IEEE Trans Neural Syst Rehabil Eng. 2022;30:2385-2394. doi: 10.1109/TNSRE.2022.3199068. Epub 2022 Sep 1.
Proactively detecting falls and preventing injuries are among the primary keys to a healthy life for the elderly. Near-fall remote monitoring in daily life could provide key information to prevent future falls and obtain quantitative rehabilitation status for patients with weak balance ability. In this study, we developed a deep learning-based novel classification algorithm to precisely categorize three classes (falls, near-falls, and activities of daily living (ADLs)) using a single inertial measurement unit (IMU) device attached to the waist. A total of 34 young participants were included in this study. An IMU containing accelerometer and gyroscope sensors was fabricated to acquire acceleration and angular velocity signals. A comprehensive experiment including thirty-six types of activities (10 types of falls, 10 types of near-falls, and 16 types of ADLs) was designed based on previous studies. A modified directed acyclic graph-convolution neural network (DAG-CNN) architecture with hyperparameter optimization was proposed to predict fall, near-fall, and ADLs. Prediction results of the modified DAG-CNN structure were found to be approximately 7% more accurate than the traditional CNN structure. For the case of near-falls, the modified DAG-CNN demonstrated excellent prediction performance with accuracy of over 98% by combining gyroscope and accelerometer features. Additionally, by combining acceleration and angular velocity the trained model showed better performance than each model of acceleration and angular velocity. It is believed that information to preemptively handle the risk of falls and quantitatively evaluate the rehabilitation status of the elderly with weak balance will be provided by monitoring near-falls.

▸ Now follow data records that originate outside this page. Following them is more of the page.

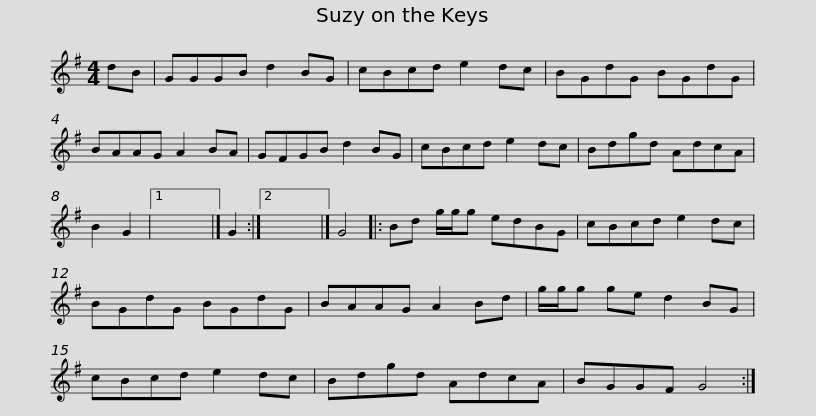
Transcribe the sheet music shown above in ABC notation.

X:1
L:1/8
M:4/4
I:linebreak $
K:G
V:1 treble
V:1
 dB | GGGB d2 BG | cBcd e2 dc | BGdG BGdG | BAAG A2 BA | %5
 GFGB d2 BG | cBcd e2 dc |$ Bdgd AdcA | B2 G2 |1 x8 |] %10
 G2 :|2 x8 |] G4 |: Bd g/g/g edBG | cBcd e2 dc | %15
 BGdG BGdG |$ BAAG A2 Bd | g/g/g ge d2 BG | cBcd e2 dc | Bdgd AdcA | %20
 BGGF G4 :| %21
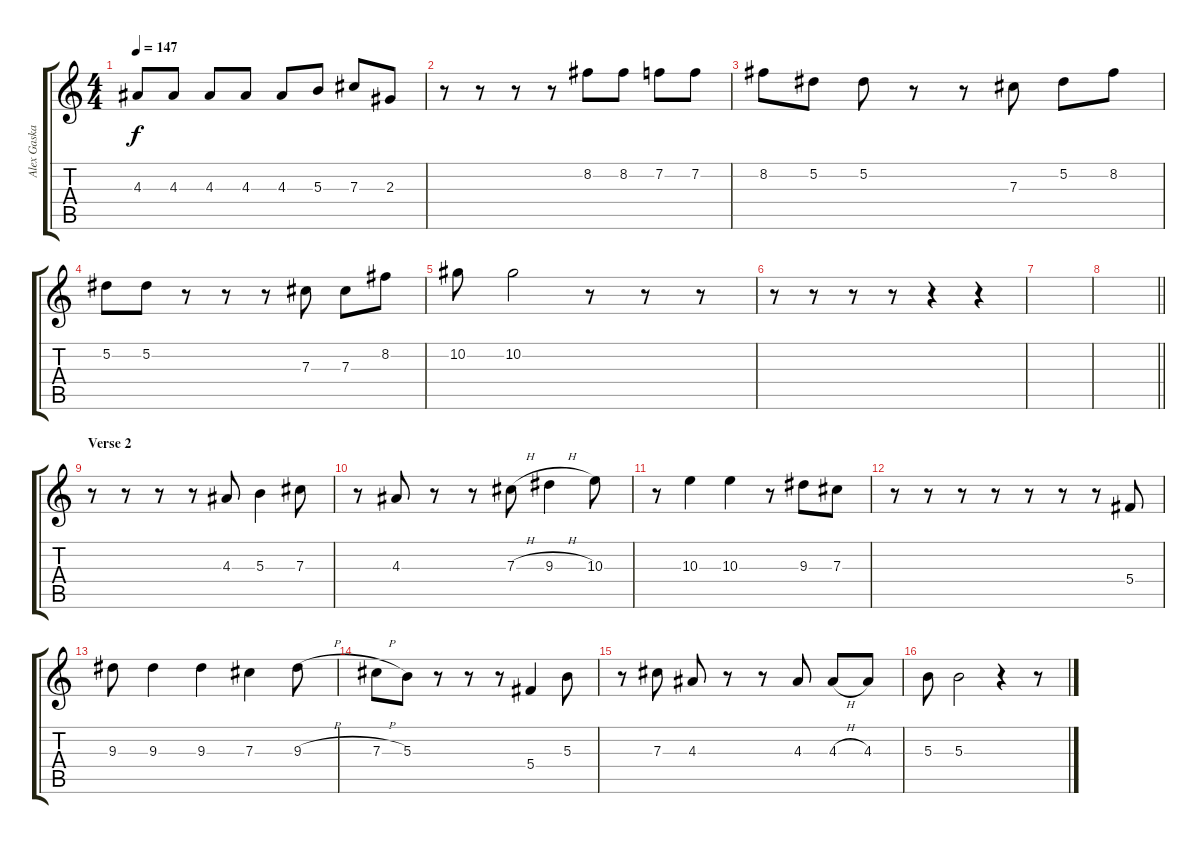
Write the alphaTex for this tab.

\track ("Alex Gaskarth (Vocals)" "Alex Gaska") {instrument acousticguitarnylon}
\staff {score tabs}
\tuning (Eb4 Bb3 Gb3 Db3 Ab2 Eb2) {hide}
\ts (4 4)
\tempo 147
\clef g2
\ks c
4.3.8{dy f} 4.3.8 4.3.8 4.3.8 4.3.8 5.3.8 7.3.8 2.3.8 |
r.8 r.8 r.8 r.8 8.2.8 8.2.8 7.2.8 7.2.8 |
8.2.8 5.2.8 5.2.8 r.8 r.8 7.3.8 5.2.8 8.2.8 |
5.2.8 5.2.8 r.8 r.8 r.8 7.3.8 7.3.8 8.2.8 |
10.2.8 10.2.2 r.8 r.8 r.8 |
r.8 r.8 r.8 r.8 r.4 r.4 |
|
\barLineRight lightlight
|
\section ("" "Verse 2")
r.8 r.8 r.8 r.8 4.3.8 5.3.4 7.3.8 |
r.8 4.3.8 r.8 r.8 7.3{h}.8 9.3{h}.4 10.3.8 |
r.8 10.3.4 10.3.4 r.8 9.3.8 7.3.8 |
r.8 r.8 r.8 r.8 r.8 r.8 r.8 5.4.8 |
9.3.8 9.3.4 9.3.4 7.3.4 9.3{h}.8 |
7.3{h}.8 5.3.8 r.8 r.8 r.8 5.4.4 5.3.8 |
r.8 7.3.8 4.3.8 r.8 r.8 4.3.8 4.3{h}.8 4.3.8 |
5.3.8 5.3.2 r.4 r.8
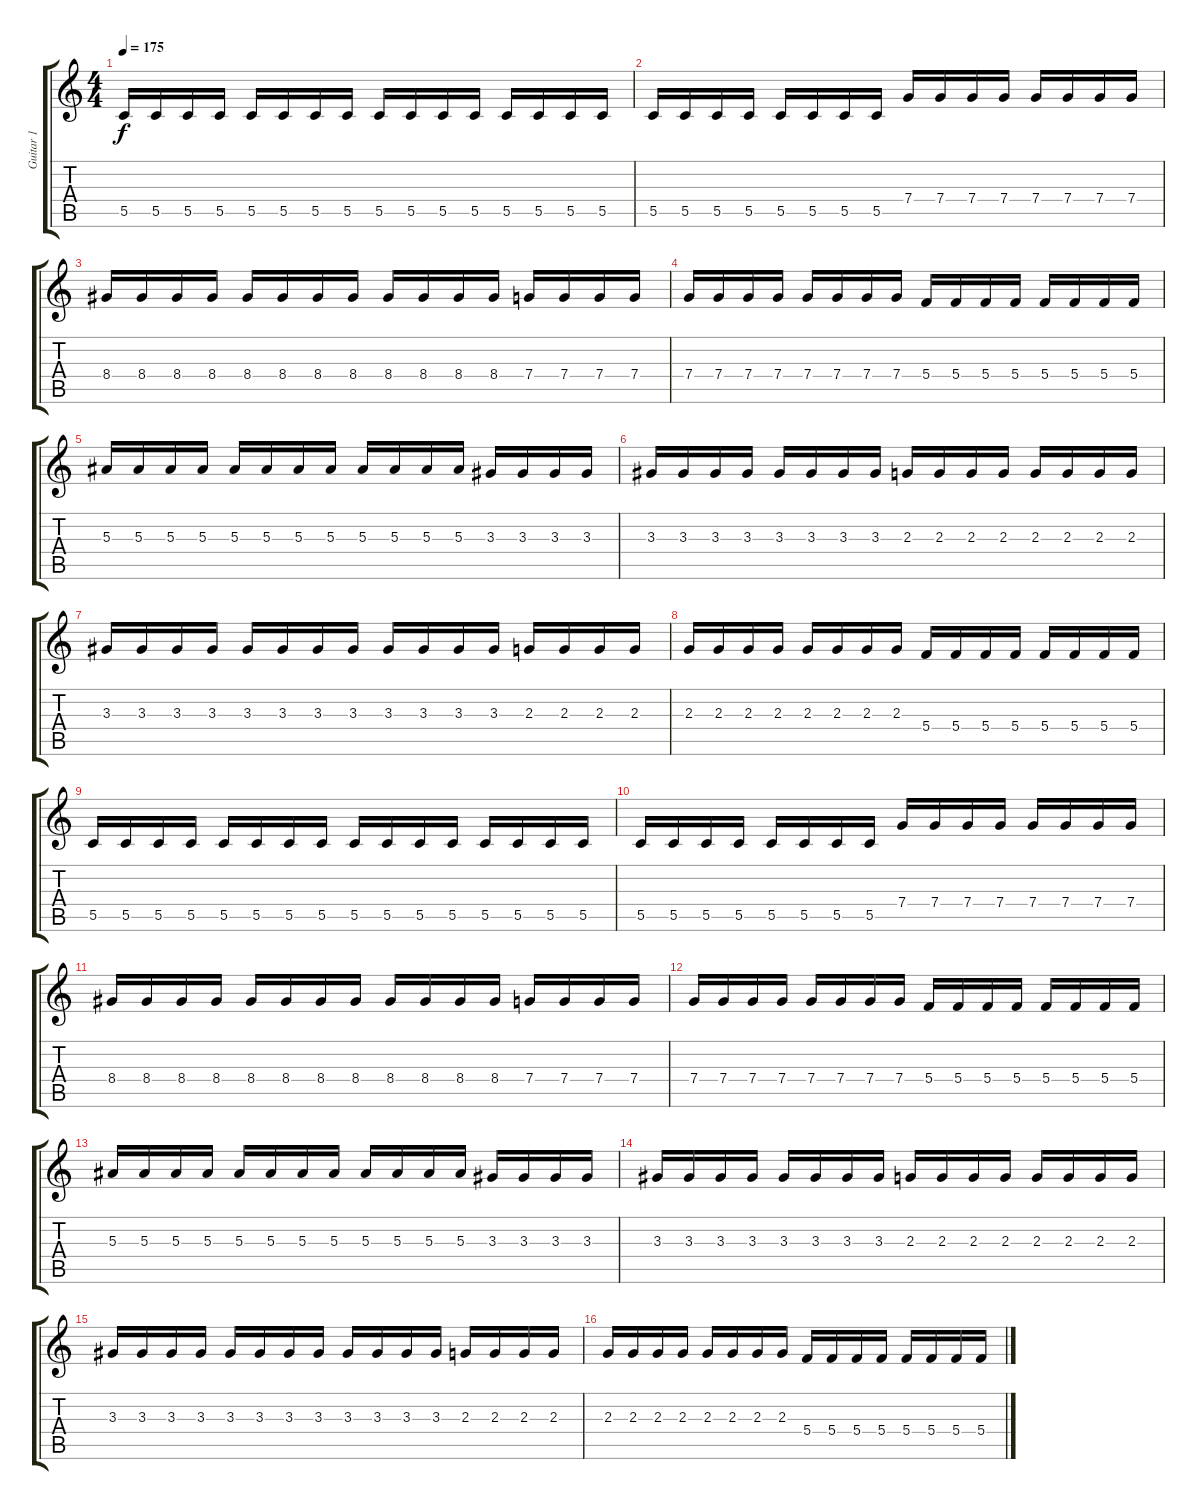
\track ("Guitar 1" "Guitar 1") {instrument distortionguitar}
\staff {score tabs}
\tuning (D4 A3 F3 C3 G2 C2) {hide}
\ts (4 4)
\tempo 175
\clef g2
\ks c
5.5.16{dy f} 5.5.16 5.5.16 5.5.16 5.5.16 5.5.16 5.5.16 5.5.16 5.5.16 5.5.16 5.5.16 5.5.16 5.5.16 5.5.16 5.5.16 5.5.16 |
5.5.16 5.5.16 5.5.16 5.5.16 5.5.16 5.5.16 5.5.16 5.5.16 7.4.16 7.4.16 7.4.16 7.4.16 7.4.16 7.4.16 7.4.16 7.4.16 |
8.4.16 8.4.16 8.4.16 8.4.16 8.4.16 8.4.16 8.4.16 8.4.16 8.4.16 8.4.16 8.4.16 8.4.16 7.4.16 7.4.16 7.4.16 7.4.16 |
7.4.16 7.4.16 7.4.16 7.4.16 7.4.16 7.4.16 7.4.16 7.4.16 5.4.16 5.4.16 5.4.16 5.4.16 5.4.16 5.4.16 5.4.16 5.4.16 |
5.3.16 5.3.16 5.3.16 5.3.16 5.3.16 5.3.16 5.3.16 5.3.16 5.3.16 5.3.16 5.3.16 5.3.16 3.3.16 3.3.16 3.3.16 3.3.16 |
3.3.16 3.3.16 3.3.16 3.3.16 3.3.16 3.3.16 3.3.16 3.3.16 2.3.16 2.3.16 2.3.16 2.3.16 2.3.16 2.3.16 2.3.16 2.3.16 |
3.3.16 3.3.16 3.3.16 3.3.16 3.3.16 3.3.16 3.3.16 3.3.16 3.3.16 3.3.16 3.3.16 3.3.16 2.3.16 2.3.16 2.3.16 2.3.16 |
2.3.16 2.3.16 2.3.16 2.3.16 2.3.16 2.3.16 2.3.16 2.3.16 5.4.16 5.4.16 5.4.16 5.4.16 5.4.16 5.4.16 5.4.16 5.4.16 |
5.5.16 5.5.16 5.5.16 5.5.16 5.5.16 5.5.16 5.5.16 5.5.16 5.5.16 5.5.16 5.5.16 5.5.16 5.5.16 5.5.16 5.5.16 5.5.16 |
5.5.16 5.5.16 5.5.16 5.5.16 5.5.16 5.5.16 5.5.16 5.5.16 7.4.16 7.4.16 7.4.16 7.4.16 7.4.16 7.4.16 7.4.16 7.4.16 |
8.4.16 8.4.16 8.4.16 8.4.16 8.4.16 8.4.16 8.4.16 8.4.16 8.4.16 8.4.16 8.4.16 8.4.16 7.4.16 7.4.16 7.4.16 7.4.16 |
7.4.16 7.4.16 7.4.16 7.4.16 7.4.16 7.4.16 7.4.16 7.4.16 5.4.16 5.4.16 5.4.16 5.4.16 5.4.16 5.4.16 5.4.16 5.4.16 |
5.3.16 5.3.16 5.3.16 5.3.16 5.3.16 5.3.16 5.3.16 5.3.16 5.3.16 5.3.16 5.3.16 5.3.16 3.3.16 3.3.16 3.3.16 3.3.16 |
3.3.16 3.3.16 3.3.16 3.3.16 3.3.16 3.3.16 3.3.16 3.3.16 2.3.16 2.3.16 2.3.16 2.3.16 2.3.16 2.3.16 2.3.16 2.3.16 |
3.3.16 3.3.16 3.3.16 3.3.16 3.3.16 3.3.16 3.3.16 3.3.16 3.3.16 3.3.16 3.3.16 3.3.16 2.3.16 2.3.16 2.3.16 2.3.16 |
2.3.16 2.3.16 2.3.16 2.3.16 2.3.16 2.3.16 2.3.16 2.3.16 5.4.16 5.4.16 5.4.16 5.4.16 5.4.16 5.4.16 5.4.16 5.4.16
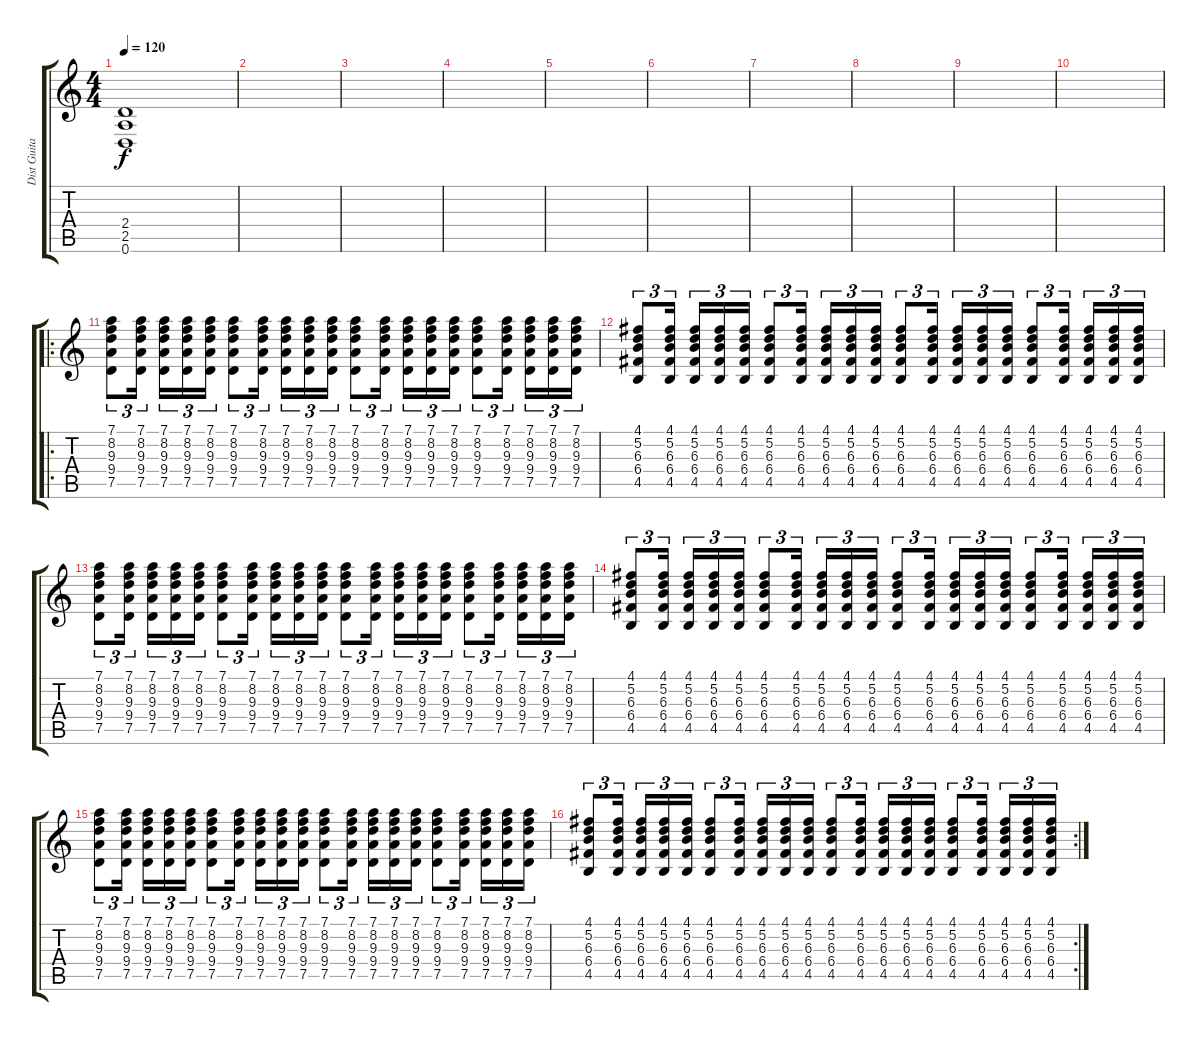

主动检测跌倒和预防伤害是老年人健康生活的关键。日常生活中的跌倒远程监测可以提供关键信息,以预防未来的跌倒,并为平衡能力较弱的患者获得定量的康复状况。在这项研究中,我们开发了一种基于深度学习的新型分类算法,使用附着在腰部的单个惯性测量单元(IMU)设备精确地对三个类别(跌倒、近跌和日常生活活动(ADL))进行分类。共有 34 名年轻参与者参与了这项研究。制作了一个包含加速度计和陀螺仪传感器的 IMU,以获取加速度和角速度信号。根据以往的研究,设计了一个包含 36 种活动(10 种跌倒、10 种近跌和 16 种 ADL)的综合实验。提出了一种具有超参数优化的改进有向无环图卷积神经网络(DAG-CNN)架构,以预测跌倒、近跌和 ADL。与传统的 CNN 结构相比,改进的 DAG-CNN 结构的预测结果被发现大约准确 7%。对于近跌情况,改进的 DAG-CNN 通过结合陀螺仪和加速度计特征,表现出了出色的预测性能,准确率超过 98%。此外,通过结合加速度和角速度,训练后的模型表现出比加速度和角速度的每个模型更好的性能。通过监测近跌,可以为提前处理跌倒风险和定量评估平衡能力较弱的老年人的康复状况提供信息。